• **Problem to work on**: Match on the string "TRIANGLE" in the entries below and return every matching line.

• **The input**:
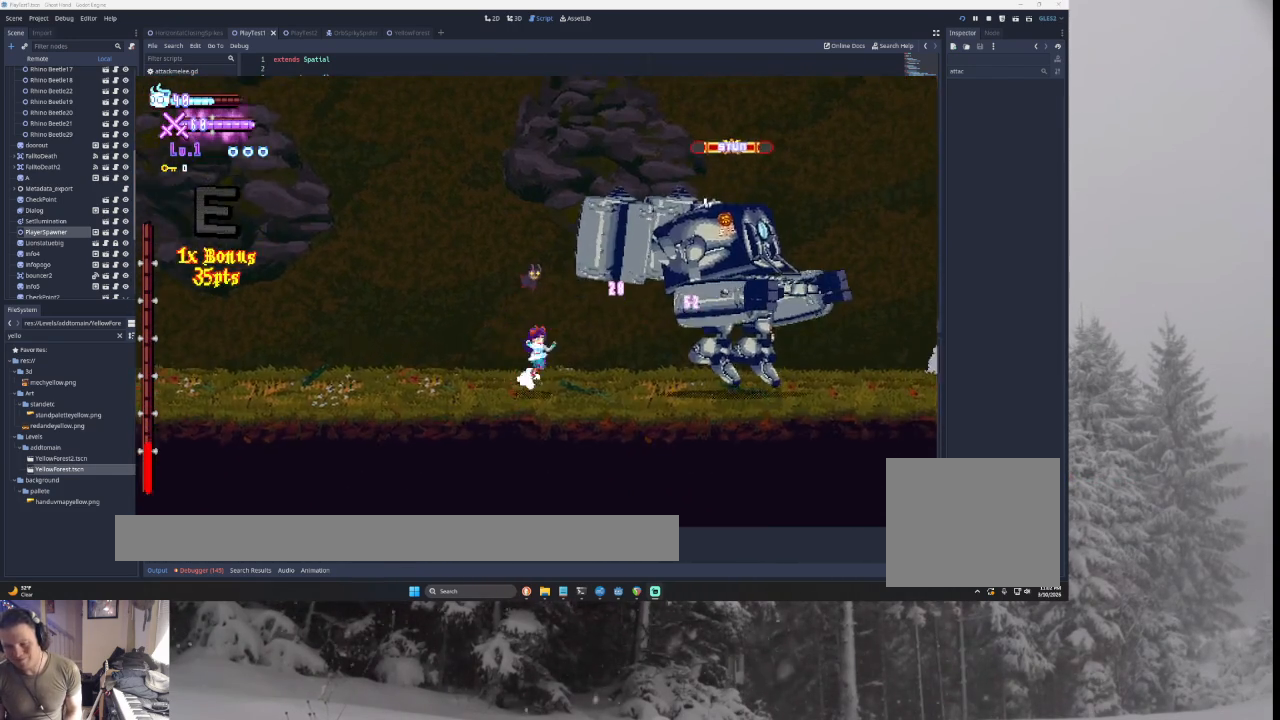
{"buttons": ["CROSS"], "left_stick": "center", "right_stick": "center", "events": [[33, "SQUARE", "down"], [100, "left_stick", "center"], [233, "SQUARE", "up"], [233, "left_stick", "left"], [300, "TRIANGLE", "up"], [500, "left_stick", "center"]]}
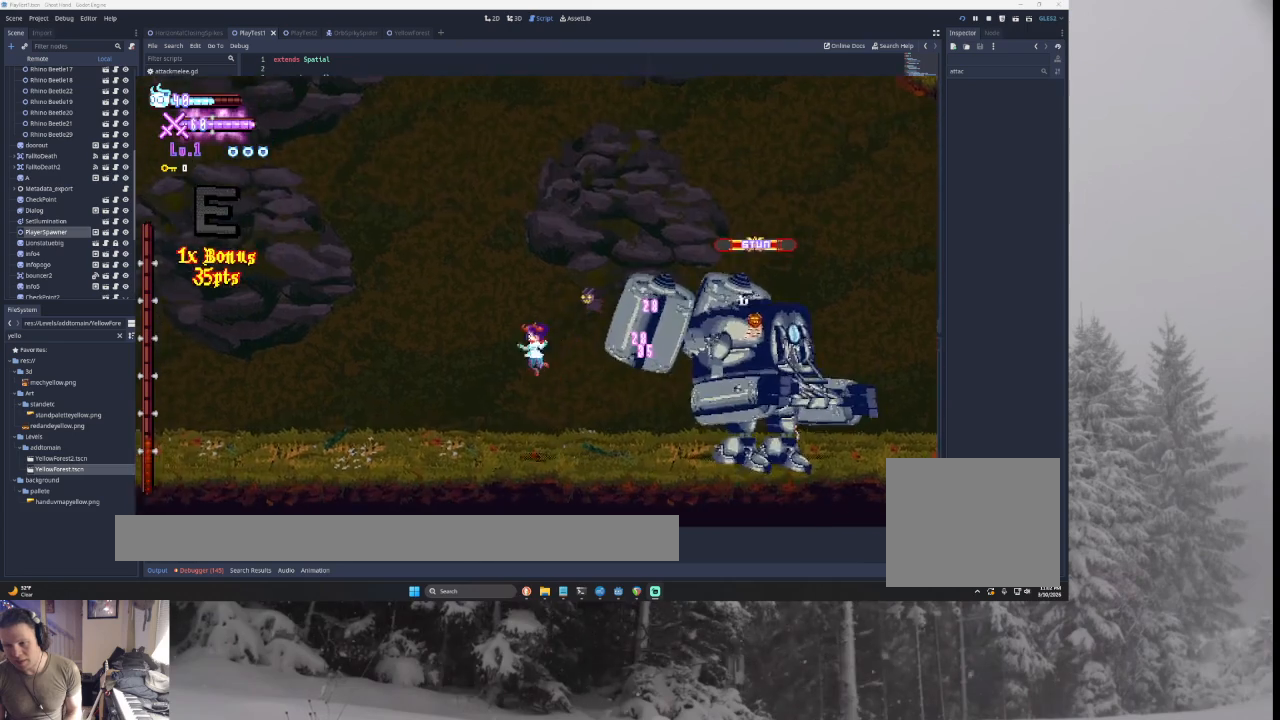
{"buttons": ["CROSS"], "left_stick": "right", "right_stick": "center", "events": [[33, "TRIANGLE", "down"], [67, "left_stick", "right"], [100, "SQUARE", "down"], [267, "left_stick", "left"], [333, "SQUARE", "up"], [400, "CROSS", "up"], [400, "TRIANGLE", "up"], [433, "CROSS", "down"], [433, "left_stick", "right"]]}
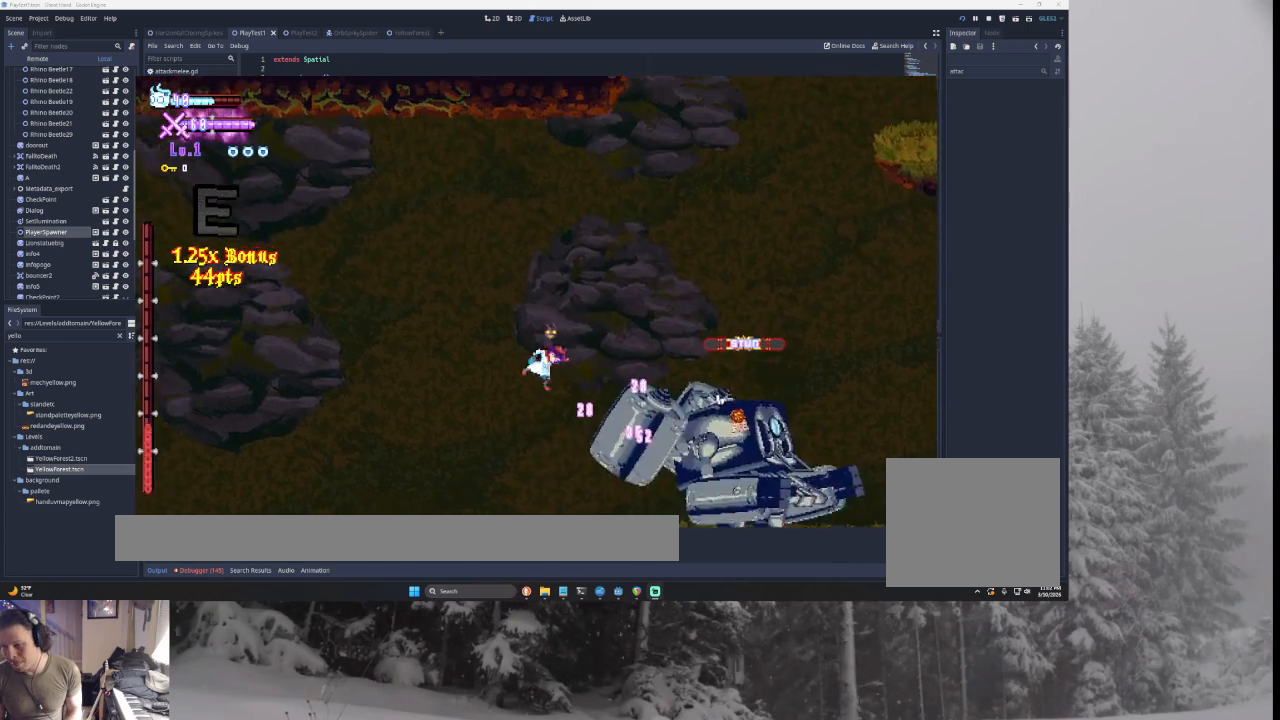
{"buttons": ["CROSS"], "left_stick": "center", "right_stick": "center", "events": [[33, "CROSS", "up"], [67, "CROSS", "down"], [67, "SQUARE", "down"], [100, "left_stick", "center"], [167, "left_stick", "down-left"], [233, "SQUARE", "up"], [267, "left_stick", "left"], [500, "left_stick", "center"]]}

--

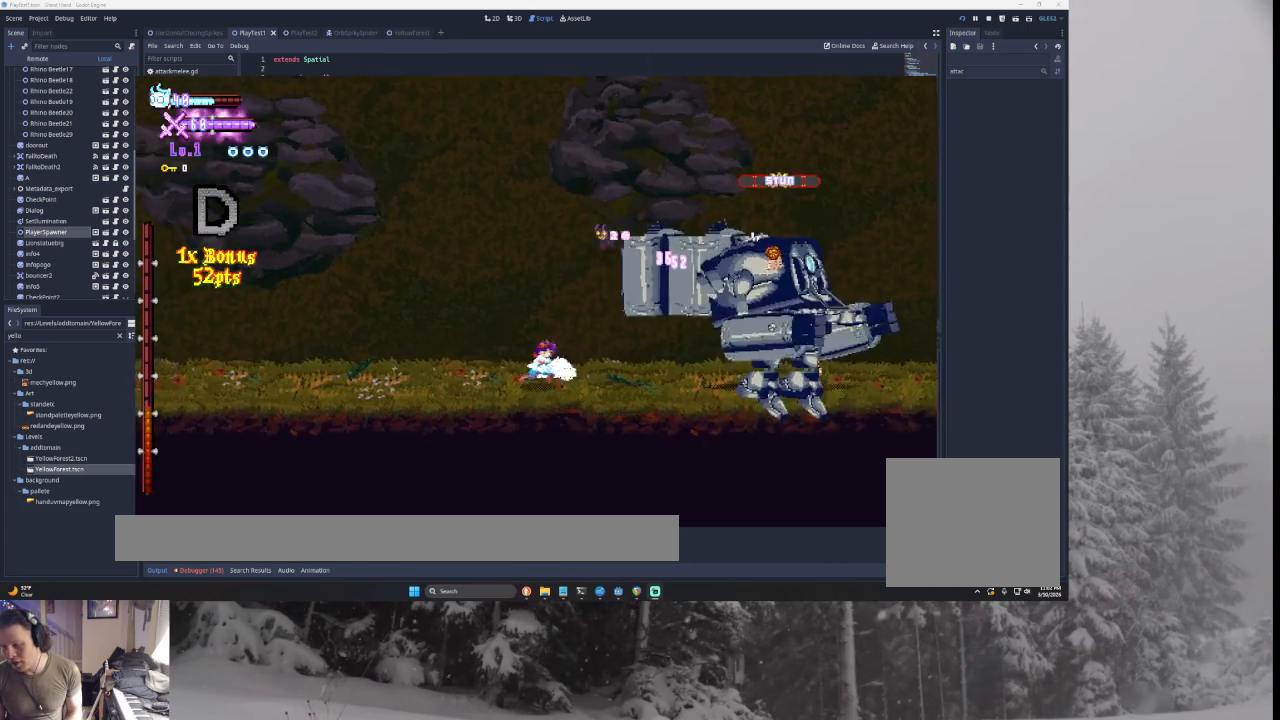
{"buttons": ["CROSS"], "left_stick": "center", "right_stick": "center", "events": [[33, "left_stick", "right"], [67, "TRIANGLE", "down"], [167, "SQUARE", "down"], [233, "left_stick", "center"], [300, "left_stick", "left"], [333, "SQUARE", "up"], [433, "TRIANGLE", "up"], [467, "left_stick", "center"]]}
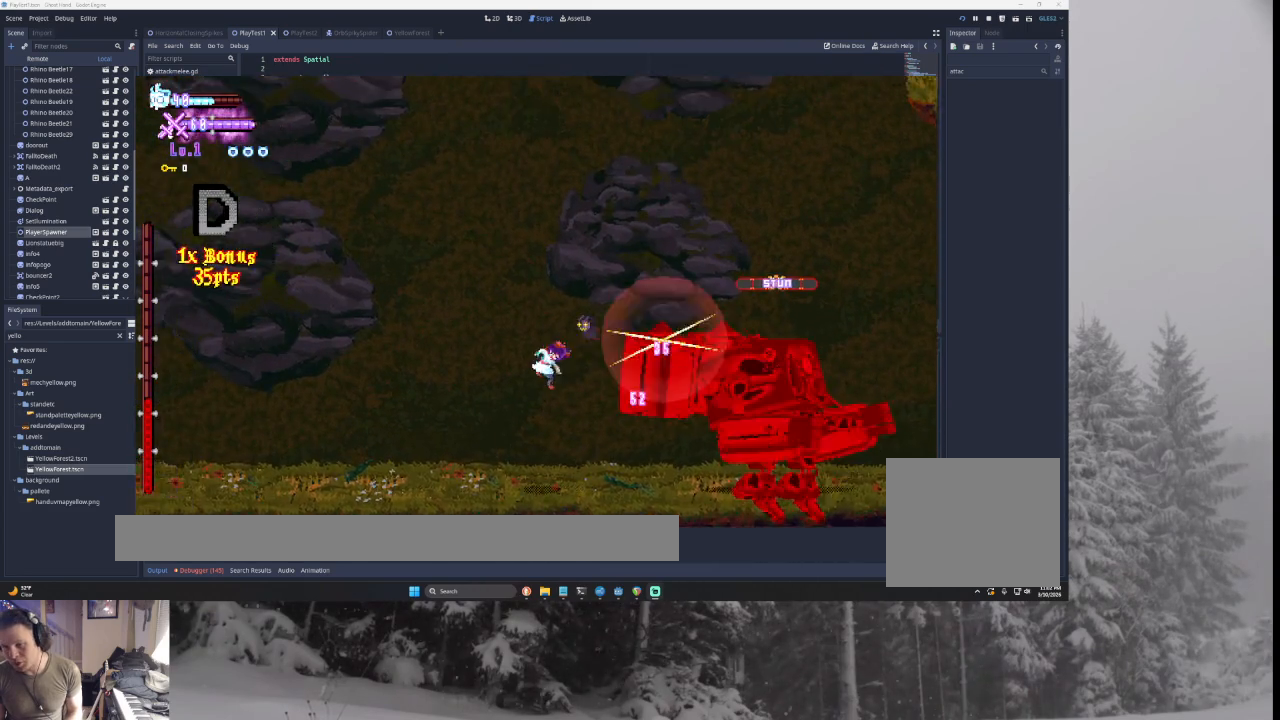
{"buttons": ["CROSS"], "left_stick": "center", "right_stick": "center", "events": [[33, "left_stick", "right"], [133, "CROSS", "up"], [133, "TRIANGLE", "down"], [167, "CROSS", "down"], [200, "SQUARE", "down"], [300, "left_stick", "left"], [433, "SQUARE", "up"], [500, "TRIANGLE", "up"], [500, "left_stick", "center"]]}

• **Solution to this exercise**:
{"buttons": ["CROSS"], "left_stick": "center", "right_stick": "center", "events": [[33, "SQUARE", "down"], [100, "left_stick", "center"], [233, "SQUARE", "up"], [233, "left_stick", "left"], [300, "TRIANGLE", "up"], [500, "left_stick", "center"]]}
{"buttons": ["CROSS"], "left_stick": "right", "right_stick": "center", "events": [[33, "TRIANGLE", "down"], [67, "left_stick", "right"], [100, "SQUARE", "down"], [267, "left_stick", "left"], [333, "SQUARE", "up"], [400, "CROSS", "up"], [400, "TRIANGLE", "up"], [433, "CROSS", "down"], [433, "left_stick", "right"]]}
{"buttons": ["CROSS"], "left_stick": "center", "right_stick": "center", "events": [[33, "left_stick", "right"], [67, "TRIANGLE", "down"], [167, "SQUARE", "down"], [233, "left_stick", "center"], [300, "left_stick", "left"], [333, "SQUARE", "up"], [433, "TRIANGLE", "up"], [467, "left_stick", "center"]]}
{"buttons": ["CROSS"], "left_stick": "center", "right_stick": "center", "events": [[33, "left_stick", "right"], [133, "CROSS", "up"], [133, "TRIANGLE", "down"], [167, "CROSS", "down"], [200, "SQUARE", "down"], [300, "left_stick", "left"], [433, "SQUARE", "up"], [500, "TRIANGLE", "up"], [500, "left_stick", "center"]]}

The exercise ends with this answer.